§ REQUIRED ACTION:
The listing below must be returned in full and unchanged, without the images it carries.

§ THE DATA:
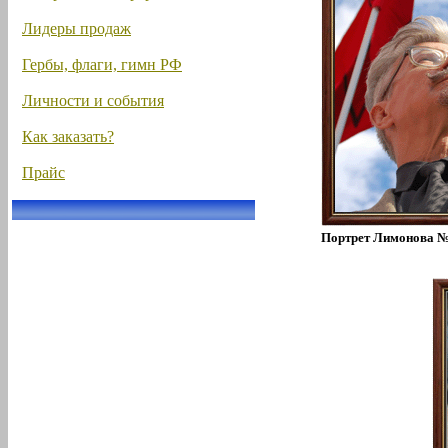
Лидеры продаж
Гербы, флаги, гимн РФ
Личности и события
Как заказать?
Прайс
Портрет Лимонова №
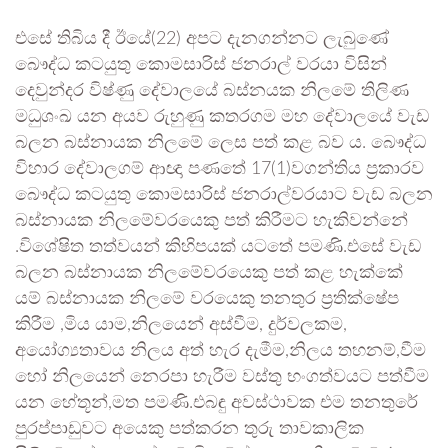
එසේ තිබිය දී ඊයේ(22) අපට දැනගන්නට ලැබුණේ
බෞද්ධ කටයුතු කොමසාරිස් ජනරාල් වරයා විසින්
දෙවුන්දර විෂ්ණු දේවාලයේ බස්නයක නිලමේ තිලිණ
මධුශංඛ යන අයව රුහුණු කතරගම මහ දේවාලයේ වැඩ
බලන බස්නායක නිලමේ ලෙස පත් කළ බව ය. බෞද්ධ
විහාර දේවාලගම් ආඥා පණතේ 17(1)වගන්තිය ප්‍රකාරව
බෞද්ධ කටයුතු කොමසාරිස් ජනරාල්වරයාට වැඩ බලන
බස්නායක නිලමේවරයෙකු පත් කිරීමට හැකිවන්නේ
.විශේෂිත තත්වයන් කිහිපයක් යටතේ පමණි.එසේ වැඩ
බලන බස්නායක නිලමේවරයෙකු පත් කළ හැක්කේ
යම් බස්නායක නිලමේ වරයෙකු තනතුර ප්‍රතික්ෂේප
කිරීම ,මිය යාම,නිලයෙන් අස්වීම, දුර්වලකම,
අයෝග්‍යතාවය නිලය අත් හැර දැමීම,නිලය තහනම්,වීම
හෝ නිලයෙන් නෙරපා හැරීම වස්තු භංගත්වයට පත්වීම
යන හේතූන්,මත පමණි.එබඳු අවස්ථාවක එම තනතුරේ
පුරප්පාඩුවට අයෙකු පත්කරන තුරු තාවකාලික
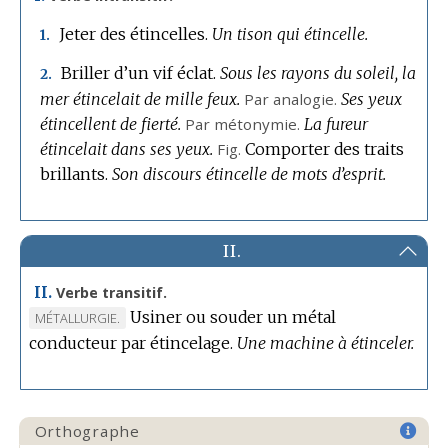
Jeter des étincelles.
Un tison qui étincelle.
1.
Briller d’un vif éclat.
Sous les rayons du soleil, la
2.
mer étincelait de mille feux.
Par analogie.
Ses yeux
étincellent de fierté.
Par métonymie.
La fureur
étincelait dans ses yeux.
Fig.
Comporter des traits
brillants.
Son discours étincelle de mots d’esprit.
II.
II.
Verbe transitif.
Usiner ou souder un métal
MARQUE
MÉTALLURGIE.
conducteur par étincelage.
DE
Une machine à étinceler.
DOMAINE
:
Orthographe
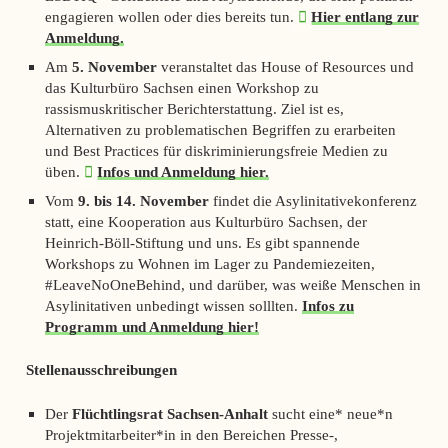
engagieren wollen oder dies bereits tun.
Hier entlang zur
Anmeldung.
Am
5. November
veranstaltet das House of Resources und
das Kulturbüro Sachsen einen Workshop zu
rassismuskritischer Berichterstattung. Ziel ist es,
Alternativen zu problematischen Begriffen zu erarbeiten
und Best Practices für diskriminierungsfreie Medien zu
üben.
Infos und Anmeldung hier.
Vom
9. bis 14. November
findet die Asylinitativekonferenz
statt, eine Kooperation aus Kulturbüro Sachsen, der
Heinrich-Böll-Stiftung und uns. Es gibt spannende
Workshops zu Wohnen im Lager zu Pandemiezeiten,
#LeaveNoOneBehind, und darüber, was weiße Menschen in
Asylinitativen unbedingt wissen solllten.
Infos zu
Programm und Anmeldung hier!
Stellenausschreibungen
Der
Flüchtlingsrat Sachsen-Anhalt
sucht eine* neue*n
Projektmitarbeiter*in in den Bereichen Presse-,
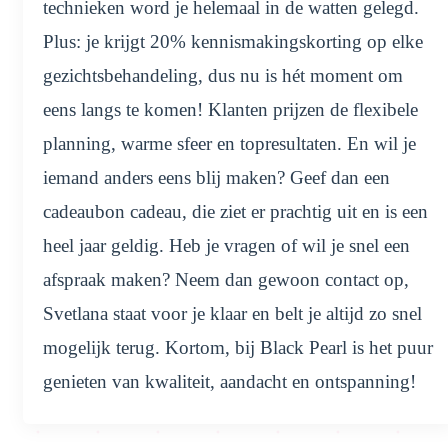
technieken word je helemaal in de watten gelegd.
Plus: je krijgt 20% kennismakingskorting op elke
gezichtsbehandeling, dus nu is hét moment om
eens langs te komen! Klanten prijzen de flexibele
planning, warme sfeer en topresultaten. En wil je
iemand anders eens blij maken? Geef dan een
cadeaubon cadeau, die ziet er prachtig uit en is een
heel jaar geldig. Heb je vragen of wil je snel een
afspraak maken? Neem dan gewoon contact op,
Svetlana staat voor je klaar en belt je altijd zo snel
mogelijk terug. Kortom, bij Black Pearl is het puur
genieten van kwaliteit, aandacht en ontspanning!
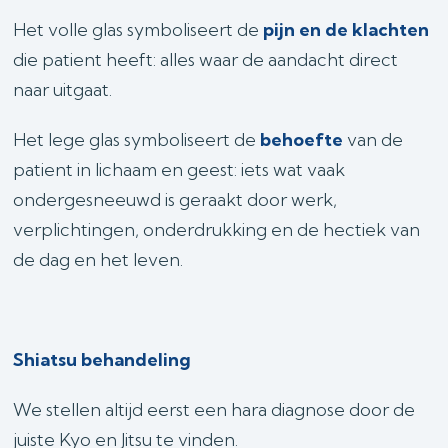
Het volle glas symboliseert de
pijn en de klachten
die patient heeft: alles waar de aandacht direct
naar uitgaat.
Het lege glas symboliseert de
behoefte
van de
patient in lichaam en geest: iets wat vaak
ondergesneeuwd is geraakt door werk,
verplichtingen, onderdrukking en de hectiek van
de dag en het leven.
Shiatsu behandeling
We stellen altijd eerst een hara diagnose door de
juiste Kyo en Jitsu te vinden.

§ EXPECTED ANSWER:
Лидеры продаж
Гербы, флаги, гимн РФ
Личности и события
Как заказать?
Прайс
Портрет Лимонова №
එසේ තිබිය දී ඊයේ(22) අපට දැනගන්නට ලැබුණේ
බෞද්ධ කටයුතු කොමසාරිස් ජනරාල් වරයා විසින්
දෙවුන්දර විෂ්ණු දේවාලයේ බස්නයක නිලමේ තිලිණ
මධුශංඛ යන අයව රුහුණු කතරගම මහ දේවාලයේ වැඩ
බලන බස්නායක නිලමේ ලෙස පත් කළ බව ය. බෞද්ධ
විහාර දේවාලගම් ආඥා පණතේ 17(1)වගන්තිය ප්‍රකාරව
බෞද්ධ කටයුතු කොමසාරිස් ජනරාල්වරයාට වැඩ බලන
බස්නායක නිලමේවරයෙකු පත් කිරීමට හැකිවන්නේ
.විශේෂිත තත්වයන් කිහිපයක් යටතේ පමණි.එසේ වැඩ
බලන බස්නායක නිලමේවරයෙකු පත් කළ හැක්කේ
යම් බස්නායක නිලමේ වරයෙකු තනතුර ප්‍රතික්ෂේප
කිරීම ,මිය යාම,නිලයෙන් අස්වීම, දුර්වලකම,
අයෝග්‍යතාවය නිලය අත් හැර දැමීම,නිලය තහනම්,වීම
හෝ නිලයෙන් නෙරපා හැරීම වස්තු භංගත්වයට පත්වීම
යන හේතූන්,මත පමණි.එබඳු අවස්ථාවක එම තනතුරේ
පුරප්පාඩුවට අයෙකු පත්කරන තුරු තාවකාලික
Jeter des étincelles.
Un tison qui étincelle.
1.
Briller d’un vif éclat.
Sous les rayons du soleil, la
2.
mer étincelait de mille feux.
Par analogie.
Ses yeux
étincellent de fierté.
Par métonymie.
La fureur
étincelait dans ses yeux.
Fig.
Comporter des traits
brillants.
Son discours étincelle de mots d’esprit.
II.
II.
Verbe transitif.
Usiner ou souder un métal
MARQUE
MÉTALLURGIE.
conducteur par étincelage.
DE
Une machine à étinceler.
DOMAINE
:
Orthographe
engagieren wollen oder dies bereits tun.
Hier entlang zur
Anmeldung.
Am
5. November
veranstaltet das House of Resources und
das Kulturbüro Sachsen einen Workshop zu
rassismuskritischer Berichterstattung. Ziel ist es,
Alternativen zu problematischen Begriffen zu erarbeiten
und Best Practices für diskriminierungsfreie Medien zu
üben.
Infos und Anmeldung hier.
Vom
9. bis 14. November
findet die Asylinitativekonferenz
statt, eine Kooperation aus Kulturbüro Sachsen, der
Heinrich-Böll-Stiftung und uns. Es gibt spannende
Workshops zu Wohnen im Lager zu Pandemiezeiten,
#LeaveNoOneBehind, und darüber, was weiße Menschen in
Asylinitativen unbedingt wissen solllten.
Infos zu
Programm und Anmeldung hier!
Stellenausschreibungen
Der
Flüchtlingsrat Sachsen-Anhalt
sucht eine* neue*n
Projektmitarbeiter*in in den Bereichen Presse-,
technieken word je helemaal in de watten gelegd.
Plus: je krijgt 20% kennismakingskorting op elke
gezichtsbehandeling, dus nu is hét moment om
eens langs te komen! Klanten prijzen de flexibele
planning, warme sfeer en topresultaten. En wil je
iemand anders eens blij maken? Geef dan een
cadeaubon cadeau, die ziet er prachtig uit en is een
heel jaar geldig. Heb je vragen of wil je snel een
afspraak maken? Neem dan gewoon contact op,
Svetlana staat voor je klaar en belt je altijd zo snel
mogelijk terug. Kortom, bij Black Pearl is het puur
genieten van kwaliteit, aandacht en ontspanning!
Het volle glas symboliseert de
pijn en de klachten
die patient heeft: alles waar de aandacht direct
naar uitgaat.
Het lege glas symboliseert de
behoefte
van de
patient in lichaam en geest: iets wat vaak
ondergesneeuwd is geraakt door werk,
verplichtingen, onderdrukking en de hectiek van
de dag en het leven.
Shiatsu behandeling
We stellen altijd eerst een hara diagnose door de
juiste Kyo en Jitsu te vinden.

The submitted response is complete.